■ **Problem statement**
This exercise calls for the records to be returned exactly, with images removed.

■ **Data records**
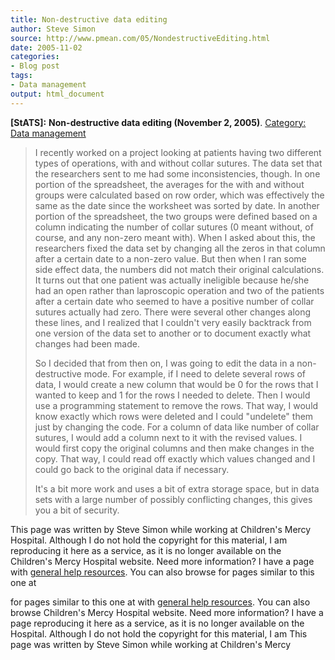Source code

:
 ```yaml
---
title: Non-destructive data editing
author: Steve Simon
source: http://www.pmean.com/05/NondestructiveEditing.html
date: 2005-11-02
categories:
- Blog post
tags:
- Data management
output: html_document
---
```

**[StATS]:** **Non-destructive data editing
(November 2, 2005)**. [Category: Data
management](../category/DataManagement.html)

> I recently worked on a project looking at patients having two
> different types of operations, with and without collar sutures. The
> data set that the researchers sent to me had some inconsistencies,
> though. In one portion of the spreadsheet, the averages for the with
> and without groups were calculated based on row order, which was
> effectively the same as the date since the worksheet was sorted by
> date. In another portion of the spreadsheet, the two groups were
> defined based on a column indicating the number of collar sutures (0
> meant without, of course, and any non-zero meant with). When I asked
> about this, the researchers fixed the data set by changing all the
> zeros in that column after a certain date to a non-zero value. But
> then when I ran some side effect data, the numbers did not match their
> original calculations. It turns out that one patient was actually
> ineligible because he/she had an open rather than laproscopic
> operation and two of the patients after a certain date who seemed to
> have a positive number of collar sutures actually had zero. There were
> several other changes along these lines, and I realized that I
> couldn't very easily backtrack from one version of the data set to
> another or to document exactly what changes had been made.
>
> So I decided that from then on, I was going to edit the data in a
> non-destructive mode. For example, if I need to delete several rows of
> data, I would create a new column that would be 0 for the rows that I
> wanted to keep and 1 for the rows I needed to delete. Then I would use
> a programming statement to remove the rows. That way, I would know
> exactly which rows were deleted and I could "undelete" them just by
> changing the code. For a column of data like number of collar sutures,
> I would add a column next to it with the revised values. I would first
> copy the original columns and then make changes in the copy. That way,
> I could read off exactly which values changed and I could go back to
> the original data if necessary.
>
> It's a bit more work and uses a bit of extra storage space, but in
> data sets with a large number of possibly conflicting changes, this
> gives you a bit of security.

This page was written by Steve Simon while working at Children's Mercy
Hospital. Although I do not hold the copyright for this material, I am
reproducing it here as a service, as it is no longer available on the
Children's Mercy Hospital website. Need more information? I have a page
with [general help resources](../GeneralHelp.html). You can also browse
for pages similar to this one at
<!---More--->
for pages similar to this one at
with [general help resources](../GeneralHelp.html). You can also browse
Children's Mercy Hospital website. Need more information? I have a page
reproducing it here as a service, as it is no longer available on the
Hospital. Although I do not hold the copyright for this material, I am
This page was written by Steve Simon while working at Children's Mercy

<!---Do not use
**[StATS]:** **Non-destructive data editing
This page was written by Steve Simon while working at Children's Mercy
Hospital. Although I do not hold the copyright for this material, I am
reproducing it here as a service, as it is no longer available on the
Children's Mercy Hospital website. Need more information? I have a page
with [general help resources](../GeneralHelp.html). You can also browse
for pages similar to this one at
--->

■ **Result below**
Source code

:
 ```yaml
---
title: Non-destructive data editing
author: Steve Simon
source: http://www.pmean.com/05/NondestructiveEditing.html
date: 2005-11-02
categories:
- Blog post
tags:
- Data management
output: html_document
---
```

**[StATS]:** **Non-destructive data editing
(November 2, 2005)**. [Category: Data
management](../category/DataManagement.html)

> I recently worked on a project looking at patients having two
> different types of operations, with and without collar sutures. The
> data set that the researchers sent to me had some inconsistencies,
> though. In one portion of the spreadsheet, the averages for the with
> and without groups were calculated based on row order, which was
> effectively the same as the date since the worksheet was sorted by
> date. In another portion of the spreadsheet, the two groups were
> defined based on a column indicating the number of collar sutures (0
> meant without, of course, and any non-zero meant with). When I asked
> about this, the researchers fixed the data set by changing all the
> zeros in that column after a certain date to a non-zero value. But
> then when I ran some side effect data, the numbers did not match their
> original calculations. It turns out that one patient was actually
> ineligible because he/she had an open rather than laproscopic
> operation and two of the patients after a certain date who seemed to
> have a positive number of collar sutures actually had zero. There were
> several other changes along these lines, and I realized that I
> couldn't very easily backtrack from one version of the data set to
> another or to document exactly what changes had been made.
>
> So I decided that from then on, I was going to edit the data in a
> non-destructive mode. For example, if I need to delete several rows of
> data, I would create a new column that would be 0 for the rows that I
> wanted to keep and 1 for the rows I needed to delete. Then I would use
> a programming statement to remove the rows. That way, I would know
> exactly which rows were deleted and I could "undelete" them just by
> changing the code. For a column of data like number of collar sutures,
> I would add a column next to it with the revised values. I would first
> copy the original columns and then make changes in the copy. That way,
> I could read off exactly which values changed and I could go back to
> the original data if necessary.
>
> It's a bit more work and uses a bit of extra storage space, but in
> data sets with a large number of possibly conflicting changes, this
> gives you a bit of security.

This page was written by Steve Simon while working at Children's Mercy
Hospital. Although I do not hold the copyright for this material, I am
reproducing it here as a service, as it is no longer available on the
Children's Mercy Hospital website. Need more information? I have a page
with [general help resources](../GeneralHelp.html). You can also browse
for pages similar to this one at
<!---More--->
for pages similar to this one at
with [general help resources](../GeneralHelp.html). You can also browse
Children's Mercy Hospital website. Need more information? I have a page
reproducing it here as a service, as it is no longer available on the
Hospital. Although I do not hold the copyright for this material, I am
This page was written by Steve Simon while working at Children's Mercy

<!---Do not use
**[StATS]:** **Non-destructive data editing
This page was written by Steve Simon while working at Children's Mercy
Hospital. Although I do not hold the copyright for this material, I am
reproducing it here as a service, as it is no longer available on the
Children's Mercy Hospital website. Need more information? I have a page
with [general help resources](../GeneralHelp.html). You can also browse
for pages similar to this one at
--->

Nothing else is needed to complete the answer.